As mobile carriers invade their space, channel pros weigh their options.
By Sandra Gittlen
November 30, 2012
AT&T, Sprint, Verizon. As mobile carriers burrow beyond telecom deep into the SMB IT services market, channel professionals such as Jim Harryman, president of Kinetic Technology Group, are taking notice and working on countermoves to protect their turf.
“Managed service providers and IT outsourcers that are unprepared for this [market change] will create an up-for-grabs scenario for themselves,” says Harryman, whose Dallas-based firm specializes in managing Apple environments.
Since the release of the first iPhone in 2007, Kinetic has offered its clients mobile device management (MDM), which, along with cloud computing, are highly attractive services the mobile carriers have latched onto.
SMBs are a lucrative target for telcos and service providers. By 2015, their consumption of public cloud services will make up 65 percent of an anticipated $40 billion to $50 billion market, according to a McKinsey & Company paper published last summer, Winning in the SMB Cloud: Charting a Path to Success.
Already, companies such as AT&T, Sprint, and Verizon have made “significant investments in building out cloud infrastructure capabilities … through aggressive acquisition of capacity and greenfield buildouts,” the McKinsey paper states.
In August, AT&T introduced its SMB-targeted MDM platform with remote security such as device wipe, lock, and encryption. Sprint, also in recent months, debuted new SMB services, including a cloud package that provides end-to-end migration of extended Office environments and a SaaS-based “bring your own device” management tool. Verizon Business features IT support via Best Buy’s Geek Squad, MDM services via a partnership with FiberLink’s MaaS360 platform, and “Computing as a Service” via its Terremark cloud architecture.
So should these seemingly aggressive moves concern or motivate channel professionals? Harryman tells his peers to get ahead of, if not on, the mobile carrier bus. IT services firms should either establish or strengthen their carrier partnerships, he advises. “We’ve worked with AT&T and Verizon on providing Internet service and I expect we’ll be able to leverage those relationships going forward. That would be the smart thing to do,” he insists.
Harryman also suggests defining your core business. While it’s easy to want to offer clients everything under the sun, including cloud computing, sometimes offloading that to a third party enables you to hone your areas of expertise. As an example, Kinetic at one time started to build out its cloud to support client email and other hosted services.

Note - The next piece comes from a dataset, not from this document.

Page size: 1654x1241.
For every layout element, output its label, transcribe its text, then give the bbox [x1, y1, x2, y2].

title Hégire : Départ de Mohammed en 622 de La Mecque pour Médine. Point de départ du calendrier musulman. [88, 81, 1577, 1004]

But as Amazon, Rackspace, and similar cloud platforms have matured, Kinetic has relied more heavily on them. “Our company only has 10 employees; I’m not looking to support a huge cloud infrastructure,” he says.
“We’re a little past the point in the world where we get either competitors or partners; it’s not that black and white.” Bill Lucchini, COO, OnForce
At Lexington, Mass.-based OnForce, an on-site IT services firm, the feeling is similar. “We’re a little past the point in the world where we get either competitors or partners; it’s not that black and white,” says OnForce COO Bill Lucchini.
Successful channel professionals, he says, will be those who can navigate both sides. For instance, AT&T already uses OnForce’s national network of 100,000 registered technicians for local work orders. Lucchini hopes that relationship will continue as AT&T seeks support for its new business services. Simultaneously, OnForce has its own clients signed up for services such as MDM.
Some channel professionals worry that the carriers will win on price because they can bundle services for existing customers or offer rock-bottom introductory offers to new customers. But Harryman and Lucchini believe local expertise will reign supreme. “National providers are great with simple services, but they have a difficult time responding to the detailed needs of SMBs,” Lucchini says.